Personally, at the chamber of commerce, when Senator Mockler called, the office was set aflutter, rushing to provide him with input and information on whatever piece of legislation was moving through the Senate.

I’ve always appreciated his willingness to reach out and to listen to the views of the people back home.

The business community has always recognized his concern for their success.

Thank you, Percy, for continuing your legacy of mentorship and freely giving your advice and guidance to me during my adjustment in this place. I would congratulate you on your retirement, Percy, but I’m not really sure you’ll be able to sit still long enough to fully retire. Instead, I wish you all the best in your next chapter. Congratulations.

Hon. Jane Cordy [ - ]

Honourable senators, I also rise to pay tribute to our colleague Percy Mockler as he takes his retirement from this place.

As others have mentioned, Percy, you came to the Senate in 2009 with a strong — and I mean really strong — background in politics. We often have to be reminded that politics starts local, and you know and understand more than anyone the importance of what it means to be local. You served in the Legislative Assembly of New Brunswick, so you are also well aware of the direct impact of local politics.

Throughout your time as an MLA you held many portfolios, which exposed you to many aspects of day-to-day life for your constituents — certainly an asset to a big-picture thinker like you. Before that, of course, you were elected as president of your student council at Saint-Léonard. By the way, that was a great picture on Twitter.

I enjoyed working with you on the Agriculture Committee years ago, and I have enjoyed the opportunities we have had to travel together. There were also the many years we spent as neighbours on the fifth floor of the Victoria Building. It was always a pleasure to run into you in the hallways or waiting for the elevator. Your office has always been a warm one, a feeling that has been cultivated by you and your wonderful staff, who have been with you for so long. My best wishes to your staff also, especially Diane — and I don’t like to pick favourites — but she’s been with you since you first came to the Senate, and who — like you — warmly welcomed everyone who came to your office. Best wishes also to René and Yvon.

Percy often arrived at my office with Conservative MPs from New Brunswick to introduce me to them and tell me how great they were, and we always had a wonderful conversation. They were pretty great.

Percy, you are an example of how all politicians should act — be passionate about your political beliefs, but make friends with your political opponents. It is how you learn to compromise and get things done for Canadians.

Percy, we will miss you in this chamber. You have been so generous in sharing your thoughts and opinions, and I have always appreciated your ability to do so in such a gentle, measured and always passionate way. Marrying honesty with tact and politics but with a sense of humour is a skill not everyone possesses.

I wish you a wonderful retirement. I hope that you are able to relax and enjoy your time with your family. You have done so much for Canadians, particularly for the people of New Brunswick, during your tenure in Ottawa. You will now be able to enjoy all that your home province has to offer.

If you are ever in Nova Scotia visiting family, drop by for a visit. Our door is always open.

Thank you.

Hon. David M. Wells [ - ]

Honourable senators, the appointment of Senator Mockler by Prime Minister Stephen Harper is remarkable when you consider that, in 2004, Mr. Mockler promoted Bernard Lord — not Mr. Harper — for the leader of the newly minted Conservative Party of Canada and organized for Belinda Stronach for the leadership contest.

(Page-level text extractions)

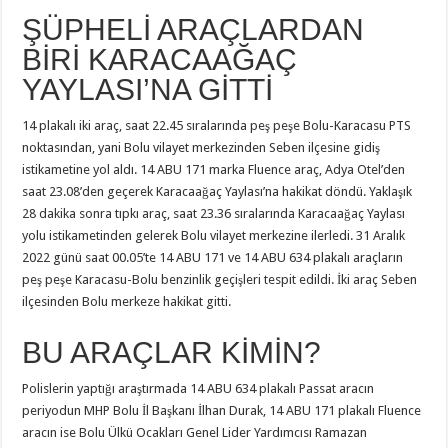
ŞÜPHELİ ARAÇLARDAN
BİRİ KARACAAĞAÇ
YAYLASI’NA GİTTİ
14 plakalı iki araç, saat 22.45 sıralarında peş peşe Bolu-Karacasu PTS
noktasından, yani Bolu vilayet merkezinden Seben ilçesine gidiş
istikametine yol aldı. 14 ABU 171 marka Fluence araç, Adya Otel’den
saat 23.08’den geçerek Karacaağaç Yaylası’na hakikat döndü. Yaklaşık
28 dakika sonra tıpkı araç, saat 23.36 sıralarında Karacaağaç Yaylası
yolu istikametinden gelerek Bolu vilayet merkezine ilerledi. 31 Aralık
2022 günü saat 00.05’te 14 ABU 171 ve 14 ABU 634 plakalı araçların
peş peşe Karacasu-Bolu benzinlik geçişleri tespit edildi. İki araç Seben
ilçesinden Bolu merkeze hakikat gitti.
BU ARAÇLAR KİMİN?
Polislerin yaptığı araştırmada 14 ABU 634 plakalı Passat aracın
periyodun MHP Bolu İl Başkanı İlhan Durak, 14 ABU 171 plakalı Fluence
aracın ise Bolu Ülkü Ocakları Genel Lider Yardımcısı Ramazan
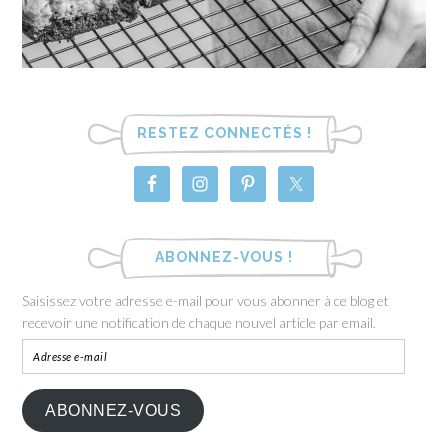
RESTEZ CONNECTÉS !
ABONNEZ-VOUS !
Saisissez votre adresse e-mail pour vous abonner à ce blog et
recevoir une notification de chaque nouvel article par email.
ABONNEZ-VOUS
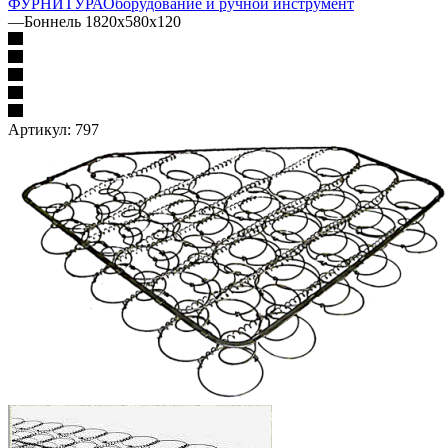
ФУРНИТУРА
Оборудование и ручной инструмент
—
Боннель 1820х580х120
Артикул:
797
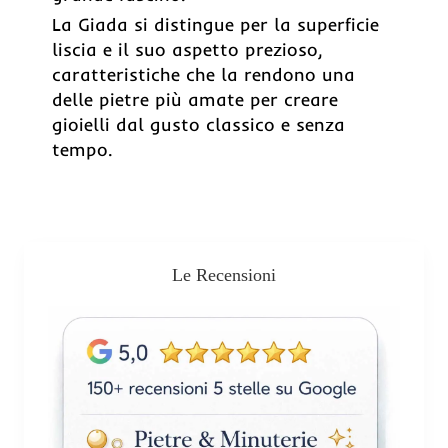
La Giada si distingue per la superficie
liscia e il suo aspetto prezioso,
caratteristiche che la rendono una
delle pietre più amate per creare
gioielli dal gusto classico e senza
tempo.
Le Recensioni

Work to complete: Proceed with the Senate tributes to Percy Mockler, continuing from the point at which that text stops. The material above stands apart from the Senate tributes to Percy Mockler.

Written answer:
The fact that we are lining up today to pay tribute to him more than 15 years after that appointment is testament not only to the ability of Mr. Harper to set aside any of this history, but to recognize in Percy someone of high character and merit who possessed an unwavering loyalty to the Conservative Party.

When he was appointed by Prime Minister Harper, Senator Mockler said:

I’ve always embraced the leadership of the prime minister. He has the leadership that I have always subscribed to, having a better Canada, having a Canada that will continue to lead in the world.

Out of the mouth of anyone else who had supported rivals of the prime minister in leadership contests, those words might have sounded disingenuous and expedient. No one could accuse Senator Mockler of that.

The Conservative Party, the Senate and Canada have been fortunate to have had him here for more than 15 years fighting for a better Canada, a Canada that will lead again in the world.

We have heard today — and we will hear again before we are finished paying tribute — about Percy’s long, remarkable and accomplished history in New Brunswick politics as a savvy organizer, a hard-working Member of the Legislative Assembly and a respected cabinet minister. When he was appointed to the Senate, his colleagues in provincial politics could not say enough good things about him, but it’s what your rivals say that’s more interesting and tells you more about the man — and maybe they didn’t want you there anymore.

I will quote the Liberal premier of New Brunswick at the time, Shawn Graham, who said:

I want to state publicly that it has been an honour serving with Percy Mockler.

I have to say that, over the years, while we may have had differences of opinion — and he has been a bit of a political conniver every once in a while — his heart is in the right place.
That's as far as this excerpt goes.